In contrast to the aid rationale that approaches people as beneficiaries, PASO works with the communities as partners, leaving installed capacities, generating business and employment under a cooperative model, and transforming them into drivers of the sustainable development of their territories. Unlike the individual entrepreneurship rationale, which turns community members into competitors, PASO promotes associative models in which people living in the same territory can cooperate to create scaled economies or find solutions to shared problems.
Due to its documented successes in many regions in the country, the PASO program has earned a position as a trusted partner for a variety of organizations, including the Colombian government, who look to PASO to make things happen where it matters most—in communities with rural farming, migrant, or ex-combatant populations. PASO, in partnership with the UN Verification Mission and six campesino and ex-combatant organizations, established the first regional network for peace in Catatumbo.
PASO unlocks the resources and support needed to advance four core elements that support rural peace: market making, livelihoods and productive infrastructure, sustainable production, and collective entrepreneurship.
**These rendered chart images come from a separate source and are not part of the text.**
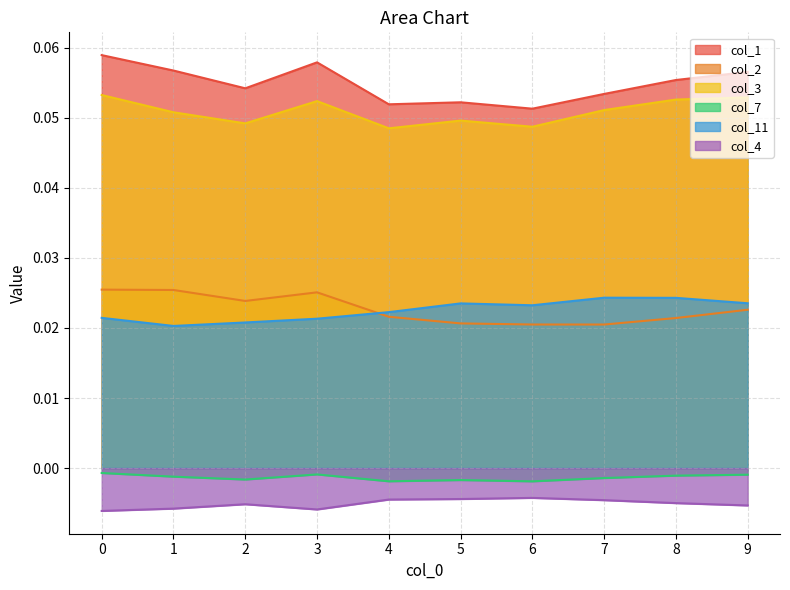

Which series has the largest range (max minus min)?

col_1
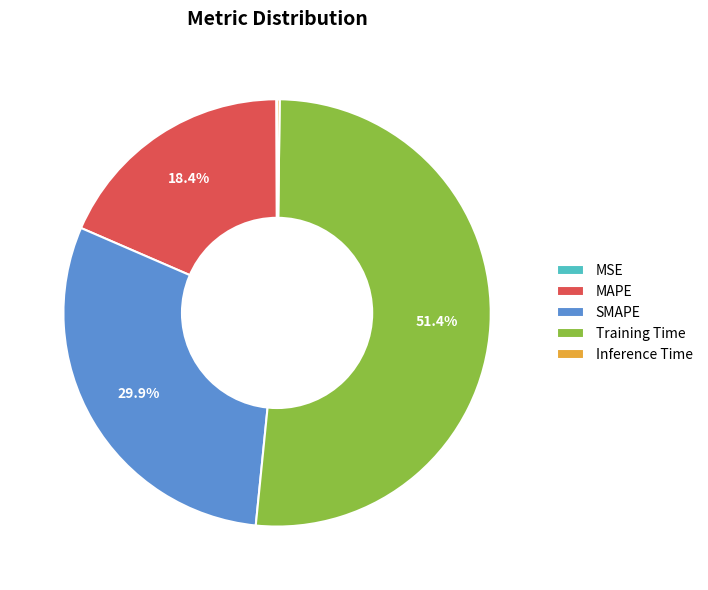

Which slice is the largest?

Training Time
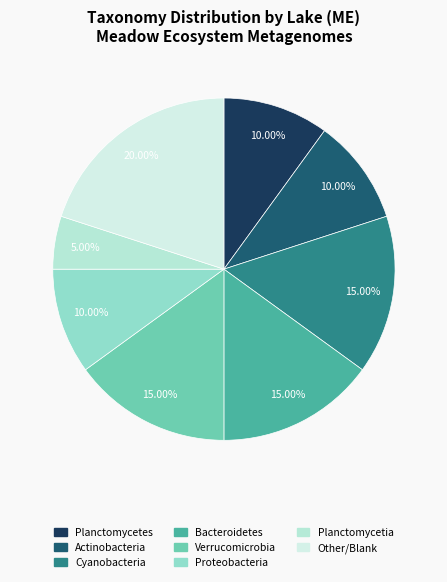

To the nearest percent, what is the average slice percentage?

12%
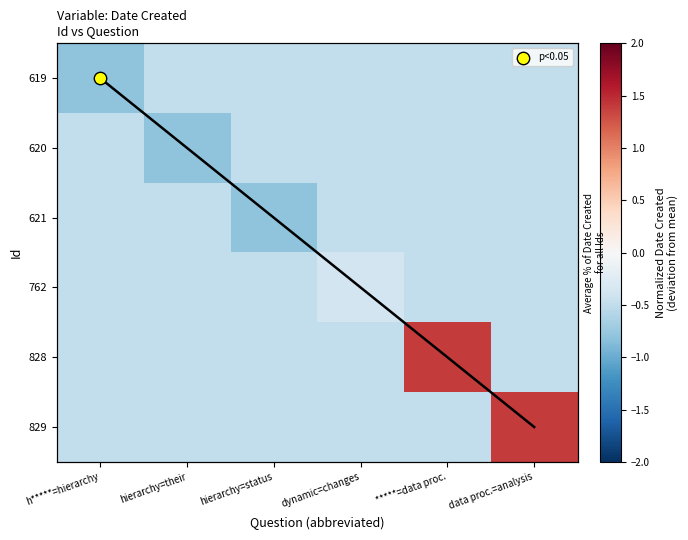

True or false: 828 has a value of -0.8 at h*****=hierarchy.

False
Market making is a component essential to PASO achieving greater scale. With several innovative initiatives, PASO helped facilitate access to new buyers and increase the volume of production to answer greater demand for products. The program boosted market-making commercialization strategies in the ERAs, including training and collaborative support for small business brand-building and marketing strategies. To assist this process, PASO Colombia is creating a commercialization system that spans six municipalities and facilitates better collaboration between markets.
PASO Colombia also created the first communications ERA that provides training for ex-combatants and communities to tell their own stories and better commercialize their products. The transfer of digital knowledge to the communities through the communications ERA helped give them the skills to tell with their own voices and perspectives the stories of reconciliation and entrepreneurship behind their productive projects. In the process, they developed their own brands and now create content for social networks to support the marketing of their products as well as the financing of their projects. This was complemented by the implementation of and participation in local farmer and artisan markets.
Besides creating viable livelihoods and contributing to the sustainable development of the territories in which they operate, the most important achievement of the ERA model is its success in helping restore the social fabric of territories affected by decades of armed conflict.